Grayling has been saying that the big web companies should be required to regularly ”send us a report on what they have got on us”.
The top British thinker told the Sydney Morning Herald that this would be a first step in reclaiming privacy thoughtlessly given away in our seduction by social media.
Historically the ”complete anarchy” surrounding the initial use of revolutionary communication technologies is brought to order by users wanting boundaries.
Humanity is at a crucial phase and the current situation will not be allowed to last for long, he thinks.
Grayling said that people tweet about him walking down the street or in a restaurant or on a bus and he found that a terrible invasion of privacy.
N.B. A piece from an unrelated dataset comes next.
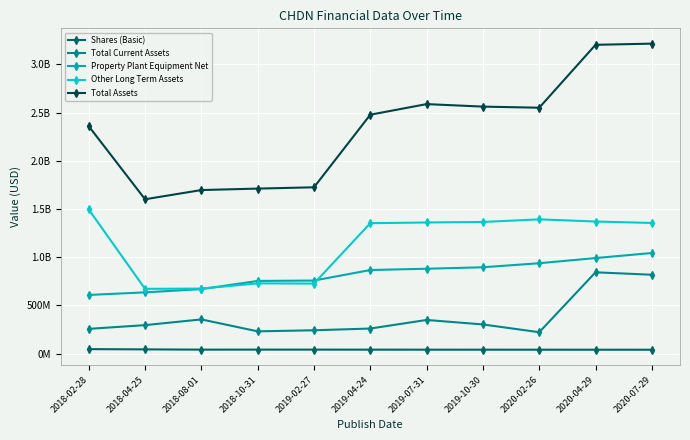

What is the maximum value shown in the chart?

3216000000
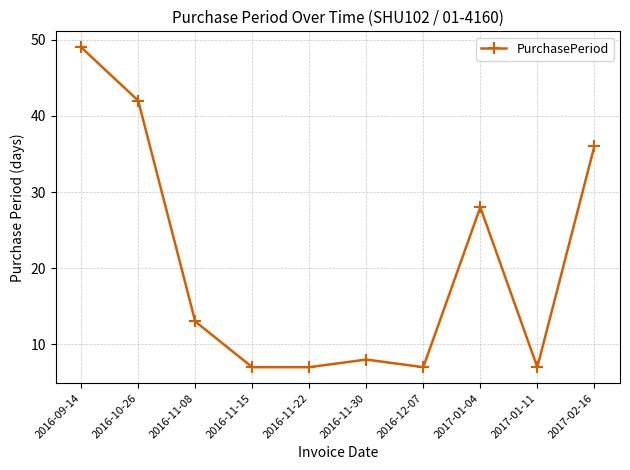

True or false: the data has more than 0 interior local peaks.

True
Professor Grayling said that this is the price you have to pay for living in a ”noisy, messy, quarrelsome democracy”. The press should be allowed to ”get away with a few things because it is a price worth paying” for the ”very crucial, noble” investigative work it does in the public interest.
But he was a little miffed that the British government plans to extend state surveillance on the internet and to allow secret court hearings at the discretion of politicians in civil cases related to national security.
He said that civil liberties were under attack like never before and it was ”very thought-provoking” that governments have the capability to hack into people’s private digital information.
Grayling said that the challenge is to find an internationally agreed regime for safeguarding people’s private information without damaging the ”very worthwhile anarchy” of the internet and related technologies.